Winnipeg 1912

Description

278 pages
Contains Photos, Illustrations, Bibliography
$24.95
ISBN 0-88755-684-1
DDC 971.27'4302

Year

2005

Contributor

Reviewed by Paul G. Thomas

Paul G. Thomas is the Duff Roblin Professor of Government at the
University of Manitoba, the author of Parliamentary Reform Through
Political Parties, and the co-author of Canadian Public Administration:
Problematical Perspectives.

Review

This wonderful book focuses on the city of Winnipeg at the peak of its
development, when it was the third largest city in the country. The
author describes his work not as an academic history, but rather as a
travel guide to a city long lost. Beautifully written and richly
illustrated with black-and-white photographs of the period, the book
will appeal to non-specialist readers, not only in Winnipeg but to
others interested in Canadian regional and social history.

Like a diary of a year in the life of a booming city, Winnipeg 1912
covers with great insight and entertainment such topics as social
classes and their social lives, railways and immigration, the grain
trade, labour relations, real estate and retail (including the
commercial anchor of the downtown, the Eaton’s store), Aboriginals,
and both provincial and municipal politics.
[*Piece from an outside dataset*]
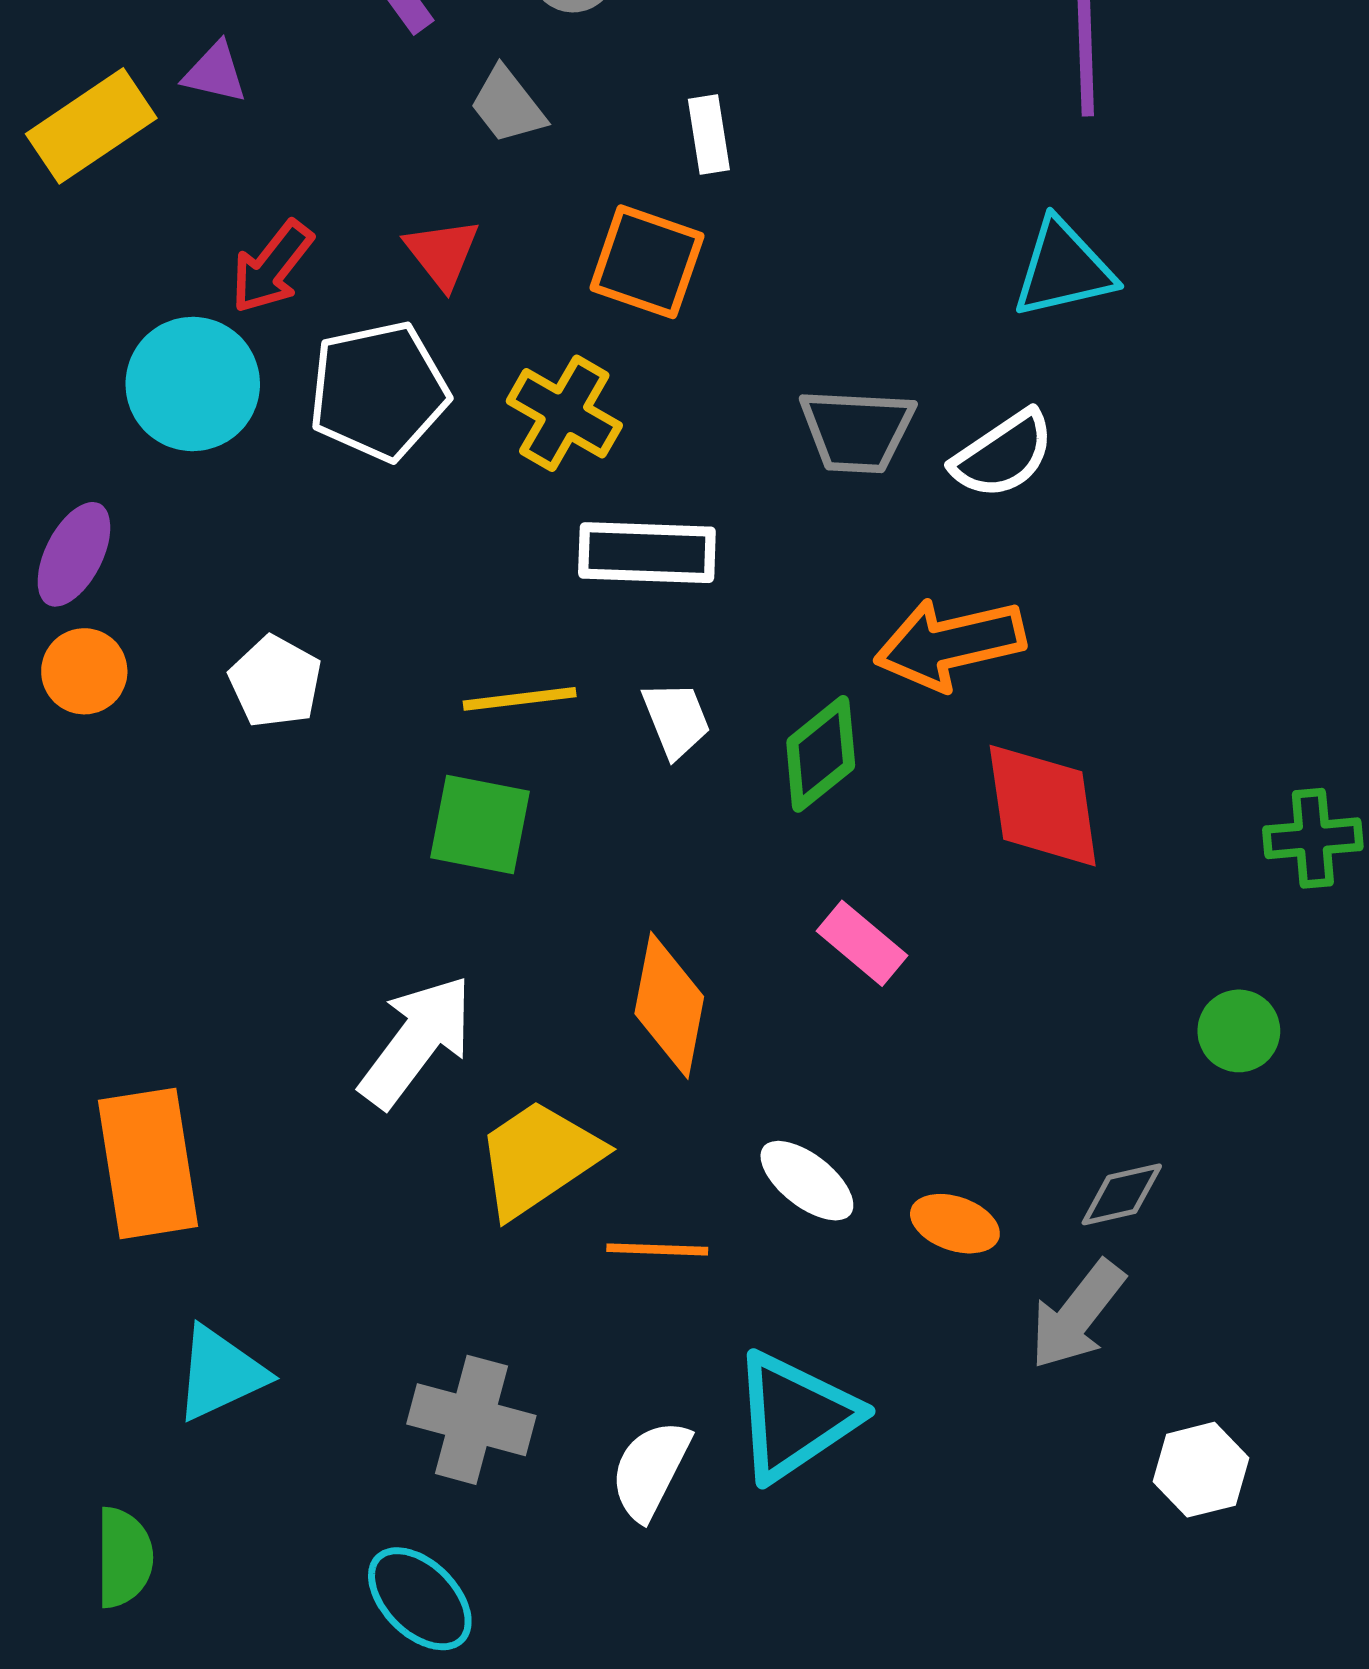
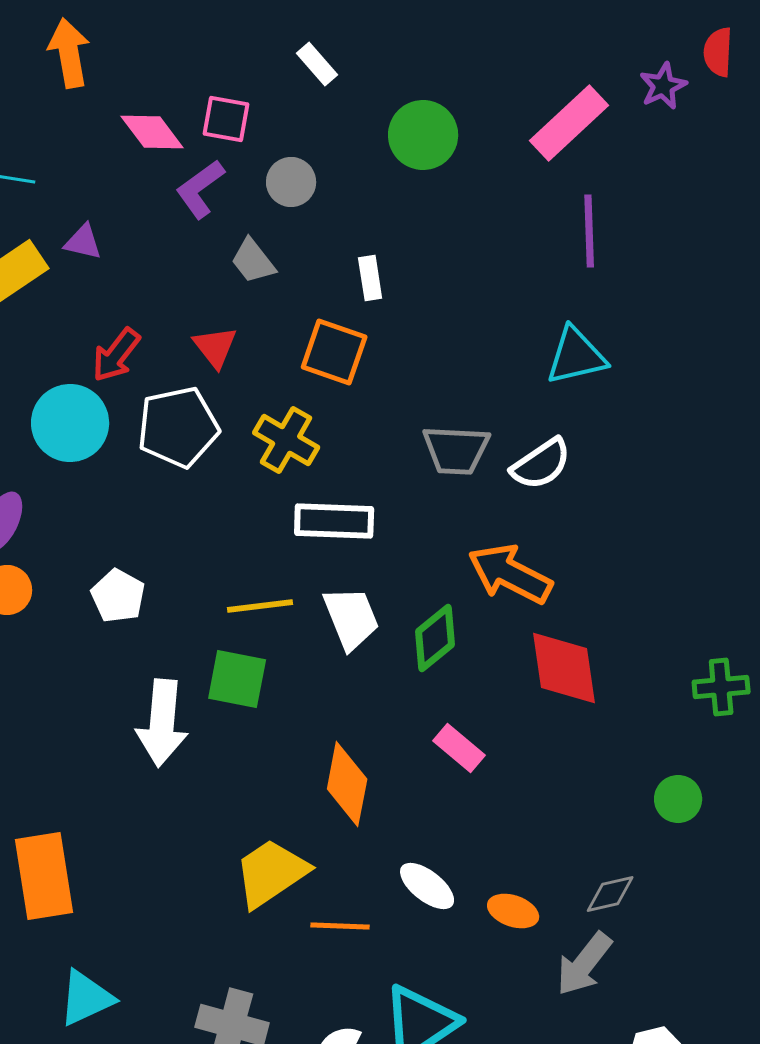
orange arrow: (950, 644) -> (510, 574), turned 40
white trapezoid: (676, 720) -> (351, 618), size x1.4
white arrow: (416, 1041) -> (162, 723), moved, turned 148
The city’s population was
young, energetic, and ambitious. Many of the historical landmarks that
dot the city’s landscape today were constructed or conceived of during
this heyday year. 1912 Winnipeg was “the Chicago of the North,” a
highly commercial city that extended its influence over the entire
Prairie region. The boom was not to last. Beginning in 1913 with the
slowdown in railroad construction, the commencement of World War I in
1914, and the slowdown in immigration, the factors that had supported
the 40-year boom leading to 1912 disappeared. There was never again as
fortuitous a combination of circumstances. Winnipeg continued to grow
slowly, but its commercial and residential downtown deteriorated and it
never regained the optimism and energy of the watershed year of 1912.
Life-long Winnipeggers (like this reviewer) will read this superb book
with mixed feelings of pride in our city’s rich past and
disappointment that its economic and cultural influence will never
likely come close to what it possessed in 1912.